Due to the relatively small sample size, we are not able to draw further conclusions regarding individual differences or how our results would generalize to a broader population. Additionally, we did not screen based on whether participants were raised as native speakers of a tonal language, which could have implications for their representation of absolute pitch. Our recruitment materials included the phrase “musical imagery in everyday life,” so participants with a higher-than-average rate of INMI or musical ability may have self-selected into the study. Future research should be more cautious to avoid this potential bias in sample selection.

Participants were given the option to report whether their INMI experiences had been triggered by recently hearing the song, but we did not ask how recently that trigger had occurred. Although we saw no difference in pitch error between these INMI experiences triggered by recently heard songs and all other INMI experiences, there may still be a difference that our methods were not sensitive enough to detect. For instance, a song that was heard 1 min ago may trigger a more accurate INMI experience than one that was heard an hour ago, even though both may be classified as “recent.” Future research using this paradigm should collect more fine-grained information about how recently the song was heard in order to further investigate a potential relationship between the recency of hearing the song and the pitch accuracy of the earworm.
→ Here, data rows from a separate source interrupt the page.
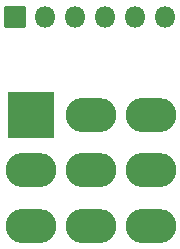
<source format=gbr>
%TF.GenerationSoftware,KiCad,Pcbnew,(6.0.9-0)*%
%TF.CreationDate,2024-05-22T19:22:00+02:00*%
%TF.ProjectId,npnium-switch,6e706e69-756d-42d7-9377-697463682e6b,rev?*%
%TF.SameCoordinates,Original*%
%TF.FileFunction,Soldermask,Bot*%
%TF.FilePolarity,Negative*%
%FSLAX46Y46*%
G04 Gerber Fmt 4.6, Leading zero omitted, Abs format (unit mm)*
G04 Created by KiCad (PCBNEW (6.0.9-0)) date 2024-05-22 19:22:00*
%MOMM*%
%LPD*%
G01*
G04 APERTURE LIST*
G04 Aperture macros list*
%AMRoundRect*
0 Rectangle with rounded corners*
0 $1 Rounding radius*
0 $2 $3 $4 $5 $6 $7 $8 $9 X,Y pos of 4 corners*
0 Add a 4 corners polygon primitive as box body*
4,1,4,$2,$3,$4,$5,$6,$7,$8,$9,$2,$3,0*
0 Add four circle primitives for the rounded corners*
1,1,$1+$1,$2,$3*
1,1,$1+$1,$4,$5*
1,1,$1+$1,$6,$7*
1,1,$1+$1,$8,$9*
0 Add four rect primitives between the rounded corners*
20,1,$1+$1,$2,$3,$4,$5,0*
20,1,$1+$1,$4,$5,$6,$7,0*
20,1,$1+$1,$6,$7,$8,$9,0*
20,1,$1+$1,$8,$9,$2,$3,0*%
G04 Aperture macros list end*
%ADD10RoundRect,0.051000X0.850000X-0.850000X0.850000X0.850000X-0.850000X0.850000X-0.850000X-0.850000X0*%
%ADD11O,1.802000X1.802000*%
%ADD12RoundRect,0.051000X1.908000X1.908000X-1.908000X1.908000X-1.908000X-1.908000X1.908000X-1.908000X0*%
%ADD13O,4.302000X2.902000*%
G04 APERTURE END LIST*
D10*
%TO.C,J3*%
X93599000Y-132080000D03*
D11*
X96139000Y-132080000D03*
X98679000Y-132080000D03*
X101219000Y-132080000D03*
X103759000Y-132080000D03*
X106299000Y-132080000D03*
%TD*%
D12*
%TO.C,SW1*%
X94920000Y-140400000D03*
D13*
X94920000Y-145100000D03*
X94920000Y-149800000D03*
X100000000Y-140400000D03*
X100000000Y-145100000D03*
X100000000Y-149800000D03*
X105080000Y-140400000D03*
X105080000Y-145100000D03*
X105080000Y-149800000D03*
%TD*%
M02*

</source>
The use of song recall as a method of probing absolute pitch representation relies on the song being recalled having only one canonical version. With the ubiquity of social media platforms like TikTok that often present sped-up or slowed-down versions of popular songs, users may be getting exposed to alternate-pitch versions of songs that previously had only one canonical version. Future studies that rely on song recall to probe absolute pitch representations must be attentive to this limitation by including questions about the exact source of the musical memory, specifically whether it is of the original recording or an altered version.

Conclusion

The present study provides novel evidence that for a large proportion of the population, spontaneously occurring earworms preserve the absolute pitch of the original song. In our sample, 21 out of 24 participants had an average absolute pitch error smaller than the 3 semitones that would be expected by chance, and for 12 out of 24 participants, that error was statistically significantly smaller than 3 semitones. Overall, 44.70% of INMI experiences observed across all participants had an error of 0 semitones, and 68.94% had an error within 1 semitone. The lack of difference between the error in INMI experiences that were reported to be triggered by recently hearing the song versus not suggests that INMI experiences retain absolute pitch information even across large lapses in time. These findings provide the first evidence that absolute pitch memory is automatic and does not require deliberate effort. Instead, accurate absolute pitch memory is revealed in spontaneously occurring musical imagery.